HOW TO COMPLETE THIS TASK: Show every line below where "lines" can be found.

SUPPLIED MATERIAL:
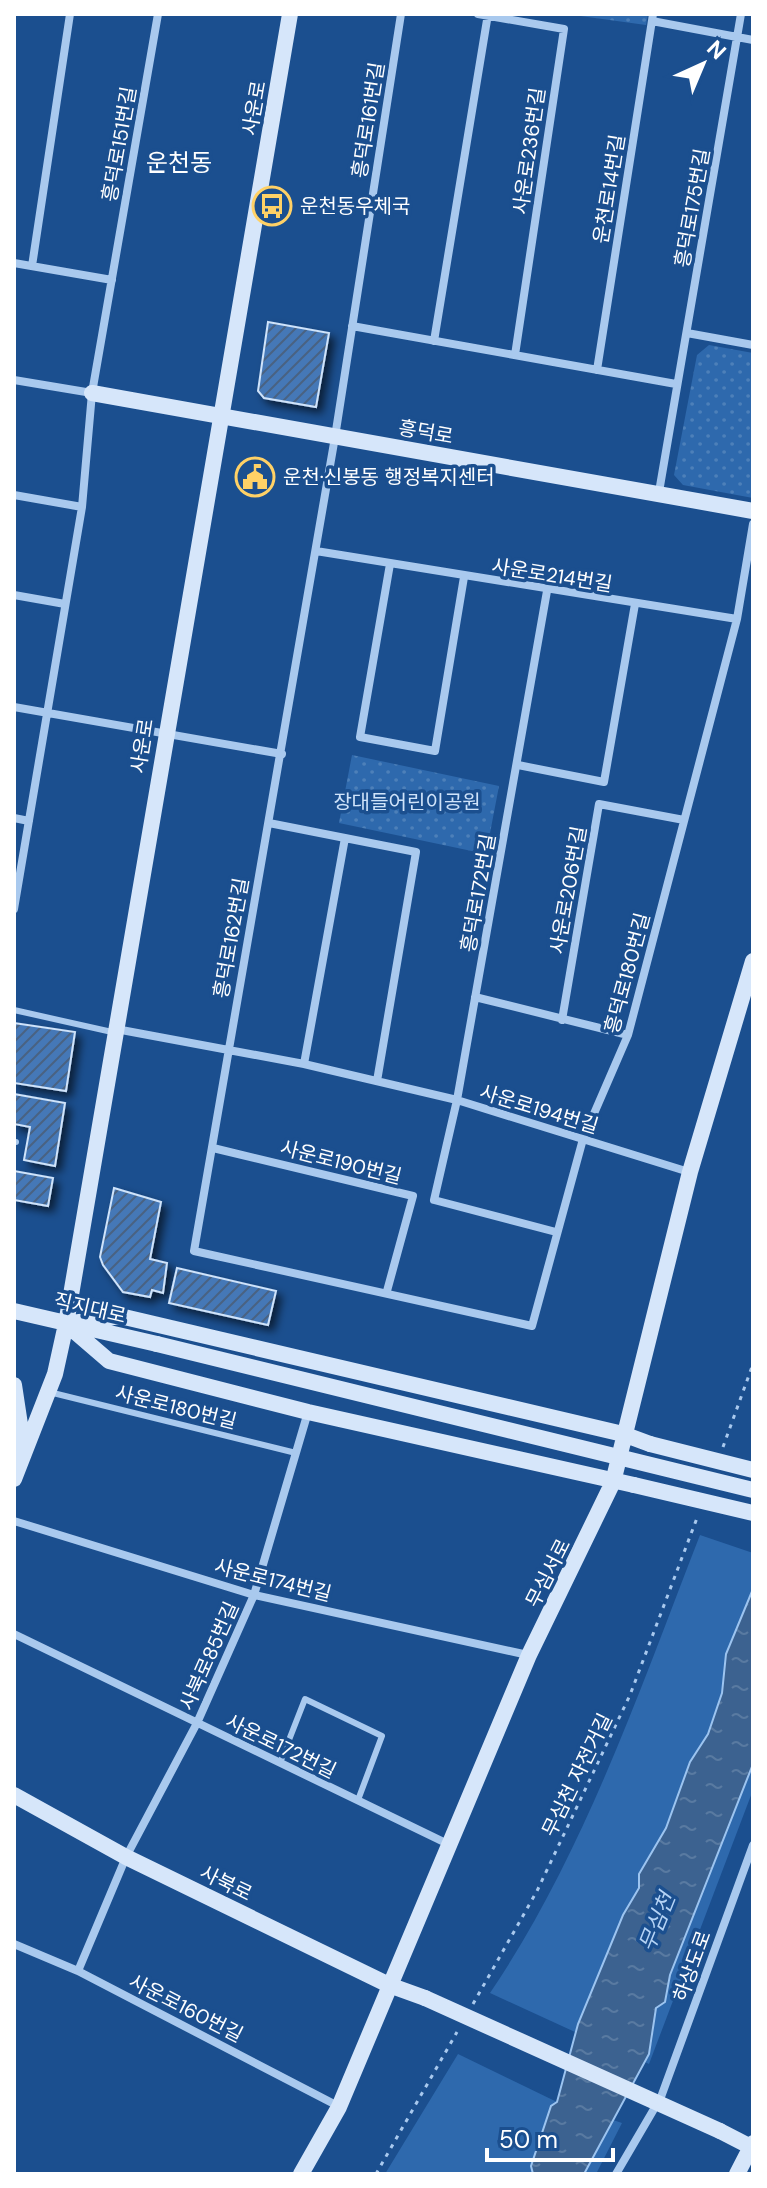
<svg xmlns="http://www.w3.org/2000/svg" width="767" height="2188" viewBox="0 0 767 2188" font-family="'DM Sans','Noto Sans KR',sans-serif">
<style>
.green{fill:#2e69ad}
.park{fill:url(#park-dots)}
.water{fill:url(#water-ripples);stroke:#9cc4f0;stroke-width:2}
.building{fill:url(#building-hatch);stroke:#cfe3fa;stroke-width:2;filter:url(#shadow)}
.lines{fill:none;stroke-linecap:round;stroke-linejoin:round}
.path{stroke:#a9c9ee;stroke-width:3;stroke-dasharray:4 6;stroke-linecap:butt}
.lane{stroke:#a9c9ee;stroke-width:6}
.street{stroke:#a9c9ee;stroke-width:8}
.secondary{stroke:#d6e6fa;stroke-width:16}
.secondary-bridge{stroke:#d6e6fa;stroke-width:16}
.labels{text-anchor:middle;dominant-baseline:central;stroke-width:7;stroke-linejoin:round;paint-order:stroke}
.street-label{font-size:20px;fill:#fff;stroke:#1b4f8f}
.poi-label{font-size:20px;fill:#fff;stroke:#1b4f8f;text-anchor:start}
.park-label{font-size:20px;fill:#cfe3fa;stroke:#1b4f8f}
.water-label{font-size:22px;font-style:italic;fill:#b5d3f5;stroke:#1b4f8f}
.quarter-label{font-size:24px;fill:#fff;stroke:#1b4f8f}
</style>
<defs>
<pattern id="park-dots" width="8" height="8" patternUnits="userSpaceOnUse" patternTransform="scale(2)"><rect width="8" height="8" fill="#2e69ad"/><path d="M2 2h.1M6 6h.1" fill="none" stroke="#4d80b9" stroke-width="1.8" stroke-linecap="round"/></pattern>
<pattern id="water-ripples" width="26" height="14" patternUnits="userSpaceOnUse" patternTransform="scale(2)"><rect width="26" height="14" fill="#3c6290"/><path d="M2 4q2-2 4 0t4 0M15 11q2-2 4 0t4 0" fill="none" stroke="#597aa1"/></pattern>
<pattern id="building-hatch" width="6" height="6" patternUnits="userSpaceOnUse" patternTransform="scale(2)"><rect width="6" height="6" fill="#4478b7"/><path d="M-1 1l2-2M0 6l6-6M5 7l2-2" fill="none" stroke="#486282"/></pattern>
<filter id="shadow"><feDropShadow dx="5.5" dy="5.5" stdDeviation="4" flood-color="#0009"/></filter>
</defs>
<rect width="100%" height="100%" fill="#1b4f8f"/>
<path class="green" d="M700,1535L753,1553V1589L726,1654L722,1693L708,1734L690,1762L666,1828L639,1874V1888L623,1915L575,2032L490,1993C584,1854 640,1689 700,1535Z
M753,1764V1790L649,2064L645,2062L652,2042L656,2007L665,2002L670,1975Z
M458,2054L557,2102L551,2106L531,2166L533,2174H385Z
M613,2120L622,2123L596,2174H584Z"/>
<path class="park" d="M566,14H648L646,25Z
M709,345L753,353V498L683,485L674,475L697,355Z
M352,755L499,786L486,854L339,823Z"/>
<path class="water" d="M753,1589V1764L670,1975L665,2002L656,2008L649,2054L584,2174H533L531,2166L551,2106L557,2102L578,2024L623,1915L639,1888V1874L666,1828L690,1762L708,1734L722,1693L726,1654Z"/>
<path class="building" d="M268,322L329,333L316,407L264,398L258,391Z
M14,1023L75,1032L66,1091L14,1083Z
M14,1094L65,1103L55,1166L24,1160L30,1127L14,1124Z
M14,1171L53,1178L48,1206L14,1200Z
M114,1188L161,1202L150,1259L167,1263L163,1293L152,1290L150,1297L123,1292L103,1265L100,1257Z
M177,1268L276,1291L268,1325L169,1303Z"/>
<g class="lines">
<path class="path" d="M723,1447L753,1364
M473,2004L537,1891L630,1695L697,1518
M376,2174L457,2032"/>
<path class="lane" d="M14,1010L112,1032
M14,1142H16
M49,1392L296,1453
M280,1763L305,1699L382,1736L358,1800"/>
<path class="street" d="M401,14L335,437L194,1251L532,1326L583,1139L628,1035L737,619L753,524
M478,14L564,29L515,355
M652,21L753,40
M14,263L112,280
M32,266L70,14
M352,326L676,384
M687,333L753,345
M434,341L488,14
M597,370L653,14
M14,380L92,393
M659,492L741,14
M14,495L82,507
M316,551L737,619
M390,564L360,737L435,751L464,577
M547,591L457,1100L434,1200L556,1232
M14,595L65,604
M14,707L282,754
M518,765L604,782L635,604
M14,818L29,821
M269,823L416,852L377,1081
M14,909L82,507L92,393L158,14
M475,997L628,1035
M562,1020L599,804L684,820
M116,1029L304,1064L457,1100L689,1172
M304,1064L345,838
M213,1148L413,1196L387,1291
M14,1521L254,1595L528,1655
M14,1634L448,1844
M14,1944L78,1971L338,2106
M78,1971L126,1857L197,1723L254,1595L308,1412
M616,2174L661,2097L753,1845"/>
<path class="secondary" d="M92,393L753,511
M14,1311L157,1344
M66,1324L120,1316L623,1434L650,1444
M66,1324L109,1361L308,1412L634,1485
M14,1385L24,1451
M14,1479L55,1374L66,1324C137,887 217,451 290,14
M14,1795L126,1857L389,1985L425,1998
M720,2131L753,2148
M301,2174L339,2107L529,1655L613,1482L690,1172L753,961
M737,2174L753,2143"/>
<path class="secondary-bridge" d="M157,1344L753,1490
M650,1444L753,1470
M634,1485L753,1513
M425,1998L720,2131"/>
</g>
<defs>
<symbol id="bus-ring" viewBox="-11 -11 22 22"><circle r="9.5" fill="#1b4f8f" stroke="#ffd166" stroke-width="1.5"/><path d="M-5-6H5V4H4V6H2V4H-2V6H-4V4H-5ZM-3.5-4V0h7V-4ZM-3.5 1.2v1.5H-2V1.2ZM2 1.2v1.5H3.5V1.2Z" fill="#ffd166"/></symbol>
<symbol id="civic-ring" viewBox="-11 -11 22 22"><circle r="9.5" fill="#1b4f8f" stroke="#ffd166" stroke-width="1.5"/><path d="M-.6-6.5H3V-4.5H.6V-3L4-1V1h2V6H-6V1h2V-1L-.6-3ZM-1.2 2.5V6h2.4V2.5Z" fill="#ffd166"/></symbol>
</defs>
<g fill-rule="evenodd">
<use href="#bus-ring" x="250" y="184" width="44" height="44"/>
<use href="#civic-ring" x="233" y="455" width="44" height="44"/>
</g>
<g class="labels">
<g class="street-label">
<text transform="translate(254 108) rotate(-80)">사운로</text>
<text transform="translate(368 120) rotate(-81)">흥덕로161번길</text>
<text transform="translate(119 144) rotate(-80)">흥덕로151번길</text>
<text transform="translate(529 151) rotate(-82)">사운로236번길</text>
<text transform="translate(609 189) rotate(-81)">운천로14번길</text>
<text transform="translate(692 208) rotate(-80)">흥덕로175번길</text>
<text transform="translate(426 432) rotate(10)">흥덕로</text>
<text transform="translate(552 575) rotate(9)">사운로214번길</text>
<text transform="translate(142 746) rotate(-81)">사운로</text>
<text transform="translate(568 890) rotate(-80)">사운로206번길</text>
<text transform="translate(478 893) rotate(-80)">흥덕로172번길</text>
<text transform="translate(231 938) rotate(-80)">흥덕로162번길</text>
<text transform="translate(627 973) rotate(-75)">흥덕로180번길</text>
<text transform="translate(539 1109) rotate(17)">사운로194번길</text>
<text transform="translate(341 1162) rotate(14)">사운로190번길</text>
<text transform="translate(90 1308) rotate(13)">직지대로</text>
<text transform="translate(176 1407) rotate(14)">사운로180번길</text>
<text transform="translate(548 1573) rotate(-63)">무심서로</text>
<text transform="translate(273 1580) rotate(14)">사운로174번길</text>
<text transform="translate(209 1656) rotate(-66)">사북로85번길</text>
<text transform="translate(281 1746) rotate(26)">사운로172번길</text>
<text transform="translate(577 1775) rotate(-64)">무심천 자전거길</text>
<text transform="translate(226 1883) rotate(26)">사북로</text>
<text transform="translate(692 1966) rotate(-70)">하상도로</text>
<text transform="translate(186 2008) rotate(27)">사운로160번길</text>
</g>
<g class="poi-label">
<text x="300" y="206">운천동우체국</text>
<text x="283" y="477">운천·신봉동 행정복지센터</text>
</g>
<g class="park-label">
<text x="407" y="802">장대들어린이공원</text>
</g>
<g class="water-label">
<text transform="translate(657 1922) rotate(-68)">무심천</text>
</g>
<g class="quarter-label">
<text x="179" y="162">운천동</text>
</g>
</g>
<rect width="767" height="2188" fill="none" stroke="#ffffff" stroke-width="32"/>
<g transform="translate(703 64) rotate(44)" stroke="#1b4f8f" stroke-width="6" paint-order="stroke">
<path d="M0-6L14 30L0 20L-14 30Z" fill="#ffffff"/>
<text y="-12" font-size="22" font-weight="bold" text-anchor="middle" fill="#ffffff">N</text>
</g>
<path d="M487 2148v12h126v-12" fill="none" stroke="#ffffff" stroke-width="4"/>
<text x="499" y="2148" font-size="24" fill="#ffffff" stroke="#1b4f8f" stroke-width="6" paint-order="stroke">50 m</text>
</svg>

EXERCISE ANSWER:
.lines{fill:none;stroke-linecap:round;stroke-linejoin:round}
<g class="lines">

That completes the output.